Maximizing Female Fertility

Inducing Ovulation

Several drugs can be used to induce ovulation. The most common, and only FDA approved oral agent, is clomiphene citrate (Clomid^® or Serophene^®). Clomiphene is a weak estrogen that occupies estrogen receptors in the hypothalamus and thus interferes with the negative feedback of endogenous estrogen on GnRH release. GnRH continues to be released and stimulates FSH and LH. Another oral agent that has been used for the last several years, although not FDA approved for ovulation induction, is letrozole (Femara^®), an aromatase inhibitor. Letrozole directly lowers the production of estradiol from the ovary. Oral agents are generally the first line treatment for ovulatory dysfunction.

When oral agents do not work, injectable medications consisting of gonadotropins, either FSH alone or a combination of FSH and LH, can be used. Gonadotropin therapy is associated with a higher incidence of the most significant adverse effect of ovarian stimulation - multiple pregnancy. With the gonadotropins, the incidence of triplets is 8-10% and the incidence of quadruplets and higher is 1-2%, especially in younger women. These "high order multiple pregnancies" carry enormous risks, both to the mother and to the offspring. For example, among triplets as compared to singletons, the incidence of cerebral palsy is 30-fold higher.

Another rare, but significant, consequence of ovarian stimulation (more common with the gonadotropins than with clomiphene) is the ovarian hyperstimulation syndrome (OHSS). This syndrome ranges from abdominal pain caused by enlarged ovaries, to GI symptoms, to increased vascular permeability and ascites. In its most severe form, the woman can experience profound intravascular fluid loss and its sequelae. Exactly how this syndrome occurs is still not known, but two recent articles described genetic alterations in hormone receptors that resulted in OHSS during pregnancy. In these cases, the mutant receptor for FSH was also activated by the human chorionic gonadotropin (hCG) produced during the pregnancy.(15),(16)

Donor Eggs

Women who are not conceiving because of diminished ovarian reserve are quite capable of carrying a pregnancy to term and their live birth rates, using eggs harvested from donors, are similar to the rates for younger women.(14) There are three sources of donor eggs:

1. known donor -- friend, relative
2. shared donor -- younger woman going through IVF for herself shares her eggs with a woman who cannot make eggs
3. Anonymous paid donor -- women who are recruited to donate eggs and are paid for their time and effort.

Cryopreserving and Reimplanting Ova or Ovarian Tissue

Chemotherapy and radiation therapy destroy ovarian germ cells and can produce infertility.

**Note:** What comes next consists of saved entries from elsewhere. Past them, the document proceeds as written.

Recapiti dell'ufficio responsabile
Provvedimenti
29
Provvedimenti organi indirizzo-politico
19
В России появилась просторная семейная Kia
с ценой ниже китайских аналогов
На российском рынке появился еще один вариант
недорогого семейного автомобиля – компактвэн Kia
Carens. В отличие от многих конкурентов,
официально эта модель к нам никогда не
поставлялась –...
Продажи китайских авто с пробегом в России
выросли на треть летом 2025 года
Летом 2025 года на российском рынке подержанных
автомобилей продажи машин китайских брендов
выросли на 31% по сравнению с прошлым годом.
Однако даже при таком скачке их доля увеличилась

Cryopreserving fertilized ova, or embryos, can be done on embryos produced before cancer treatment. It is possible to cryopreserve ova, although they are, compared to sperm, much more susceptible to deterioration. This technique is considered experimental at present.

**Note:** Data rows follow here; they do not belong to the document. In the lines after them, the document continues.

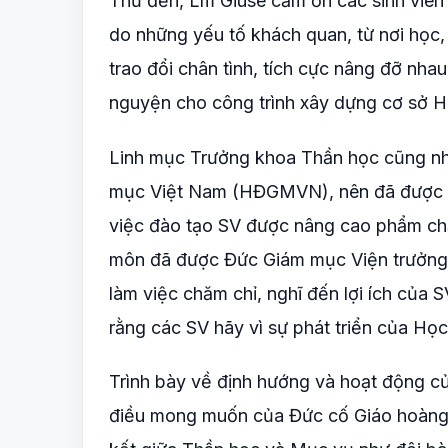
Thứ đến, Lm Giuse cảm ơn các sinh viên 
do những yếu tố khách quan, từ nơi học,
trao đổi chân tình, tích cực nâng đỡ nha
nguyện cho công trình xây dựng cơ sở 
Linh mục Trưởng khoa Thần học cũng nhắ
mục Việt Nam (HĐGMVN), nên đã được cá
việc đào tạo SV được nâng cao phẩm chấ
môn đã được Đức Giám mục Viện trưởng 
làm việc chăm chỉ, nghĩ đến lợi ích củ
rằng các SV hãy vì sự phát triển của Họ
Trình bày về định hướng và hoạt động 
điều mong muốn của Đức cố Giáo hoàng P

Women who are to receive pelvic irradiation can have a procedure called ovarian transposition. Their ovaries are laparoscopically moved out of the field of radiation so the radiation does not destroy their ovarian function. Another procedure, still in the experimental stage, is cryopreservation of ovarian tissue. Recently, researchers described the first live birth resulting from ovarian tissue that was removed prior to chemotherapy, cryopreserved and then reimplanted in a woman's pelvis after her treatment for Hodgkin's disease.(17)

Summary and Conclusions

Female fertility can be limited or diminished or destroyed in a number of ways. Women have a finite number of germ cells and follicles that are available for a limited period, from menarche to menopause, during their lifetimes. The process of ovulation is mediated by the interactions of hypothalamic, pituitary and ovarian hormones. Interference with ovulation can occur at any one or combinations of these sites. The oviducts can be distorted or blocked by the sequelae of endometriosis or infection. The quality of the ova and spontaneous pregnancy decrease steadily with age. Drugs are available that stimulate ovulation and donor eggs can be used. The cryopreservation of ova or ovarian tissue are techniques now receiving research attention.